[Opening SUPPLIED ENTRIES section]

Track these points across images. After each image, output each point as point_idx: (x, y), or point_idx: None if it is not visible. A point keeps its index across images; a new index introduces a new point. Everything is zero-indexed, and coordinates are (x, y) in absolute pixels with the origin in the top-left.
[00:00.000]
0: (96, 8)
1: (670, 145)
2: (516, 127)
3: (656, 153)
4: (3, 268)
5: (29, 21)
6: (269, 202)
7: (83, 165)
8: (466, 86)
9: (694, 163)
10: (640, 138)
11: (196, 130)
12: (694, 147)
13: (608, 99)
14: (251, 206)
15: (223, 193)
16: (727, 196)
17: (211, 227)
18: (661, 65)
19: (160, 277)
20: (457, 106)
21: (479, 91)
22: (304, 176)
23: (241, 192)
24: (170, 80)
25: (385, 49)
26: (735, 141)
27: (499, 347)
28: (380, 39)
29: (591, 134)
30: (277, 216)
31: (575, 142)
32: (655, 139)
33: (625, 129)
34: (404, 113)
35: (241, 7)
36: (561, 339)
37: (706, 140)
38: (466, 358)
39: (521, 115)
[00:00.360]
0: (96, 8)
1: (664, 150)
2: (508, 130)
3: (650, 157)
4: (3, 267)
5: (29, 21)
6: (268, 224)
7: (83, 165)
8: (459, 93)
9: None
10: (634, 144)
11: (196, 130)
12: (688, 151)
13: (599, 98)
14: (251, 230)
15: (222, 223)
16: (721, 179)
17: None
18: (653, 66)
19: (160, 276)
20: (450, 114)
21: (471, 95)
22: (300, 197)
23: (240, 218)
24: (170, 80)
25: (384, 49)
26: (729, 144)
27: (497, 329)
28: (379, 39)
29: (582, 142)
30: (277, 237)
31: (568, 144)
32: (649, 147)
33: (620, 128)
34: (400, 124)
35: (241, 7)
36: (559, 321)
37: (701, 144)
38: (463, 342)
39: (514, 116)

[Closing SUPPLIED ENTRIES section]

** WORK TO BE COMPLETED **
Copy exactly the lines that run from the one containing "27: (499, 347)" to the last line of the listing, both included, and nothing more.

** TASK ANSWER **
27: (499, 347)
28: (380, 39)
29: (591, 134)
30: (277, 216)
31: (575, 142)
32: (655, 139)
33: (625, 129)
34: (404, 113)
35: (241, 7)
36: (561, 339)
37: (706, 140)
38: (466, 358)
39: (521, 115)
[00:00.360]
0: (96, 8)
1: (664, 150)
2: (508, 130)
3: (650, 157)
4: (3, 267)
5: (29, 21)
6: (268, 224)
7: (83, 165)
8: (459, 93)
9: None
10: (634, 144)
11: (196, 130)
12: (688, 151)
13: (599, 98)
14: (251, 230)
15: (222, 223)
16: (721, 179)
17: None
18: (653, 66)
19: (160, 276)
20: (450, 114)
21: (471, 95)
22: (300, 197)
23: (240, 218)
24: (170, 80)
25: (384, 49)
26: (729, 144)
27: (497, 329)
28: (379, 39)
29: (582, 142)
30: (277, 237)
31: (568, 144)
32: (649, 147)
33: (620, 128)
34: (400, 124)
35: (241, 7)
36: (559, 321)
37: (701, 144)
38: (463, 342)
39: (514, 116)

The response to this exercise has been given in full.